Bank of England Governor Andrew Bailey warned fund managers they have until the end of this week to wind up positions that they can’t maintain before the central bank halts its market support, triggering a selloff in the pound and US stocks.
“My message to the funds involved and all the firms is you’ve got three days left now,” Bailey said at the Institute of International Finance annual meeting in Washington on Tuesday. “You’ve got to get this done.”

The comments rattled broad markets, with US stocks turning sharply lower in late trading as Treasury yields rose. The pound fell below 1.10 versus the dollar for the first time since Sept. 29 and weighed on stock indexes. It was last 1% lower at 1.09 at 4:10 p.m in New York.

The Bank earlier on Tuesday expanded the range of its bond-buying program to include inflation-linked debt for the first time to avert what it called a “fire sale” that threatens financial stability. While the central bank has always said its support will end Friday, a lobby group representing UK pension funds urged Bailey to extend the program at least until the end of the month, saying that investors hadn’t been given enough time to unwind their positions.

“We think markets will force the Bank’s hand to either extend these measures or open new ones into mid-November, their hard stance on taking away the support mechanism is doing the pound no favors,” said Simon Harvey, head of FX analysis at Monex Europe. “The BoE’s actions to expand its backstop reeked of desperation.”

Bank of England Governor Andrew Bailey urged investors to finish winding up positions that they can’t maintain, saying the central bank will halt intervention in the market as planned at the end of this week. The pound slid on the news.

“Two weeks is not enough, and more needs to be done,” said Daniela Russell, head of U.K. rates strategy at HSBC. “Pension funds are taking steps to address their liquidity issues but they are currently chasing a moving target as yields have continued to rise.”

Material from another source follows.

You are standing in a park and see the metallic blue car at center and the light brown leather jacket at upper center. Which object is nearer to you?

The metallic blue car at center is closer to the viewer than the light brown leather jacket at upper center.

Bailey has been wrestling with the turmoil in markets since Chancellor of the Exchequer Kwasi Kwarteng announced plans for £45 billion ($50 billion) of unfunded tax cuts in an effort to boost the long-term growth rate for the UK economy.

The central bank governor told his audience that he’d worked round the clock for several nights in a row in order to devise the market intervention. The BOE did not want to buy gilts because doing so blurs the distinction with monetary policy, under which it bought £875 billion with quantitative easing.

“We have the two things working in opposite directions,” Bailey said. The BOE is raising rates and has said it hopes to start selling gilts from its Quantitative Easing program, but now finds itself buying gilts to contain instability in the market.


Officials at the bank had tried to come up with a policy that would have directly targeted stresses emerging in so-called Liability Driven Investment strategies, but they had been prevented from implementing them due to a “structural issue,” Bailey said. That had led them to introduce the bank’s initial pledge to buy long-dated gilts.

“In the end, we couldn’t make the targeted intervention into that particular sector,” Bailey said. “So we had to announce that we went by conventional bills.” The package was extended to include corporate bonds at the start of the week and index-linked gilts on Tuesday.
The BOE has previously run stress tests on potential market volatility, but the moves in the past few weeks went beyond the BOE’s worst case scenarios.

Funds have access to the liquidity they need but would have struggled to “bring it over” without upsetting markets. He said there was now “a window of opportunity for the pension funds to do this rebalancing.”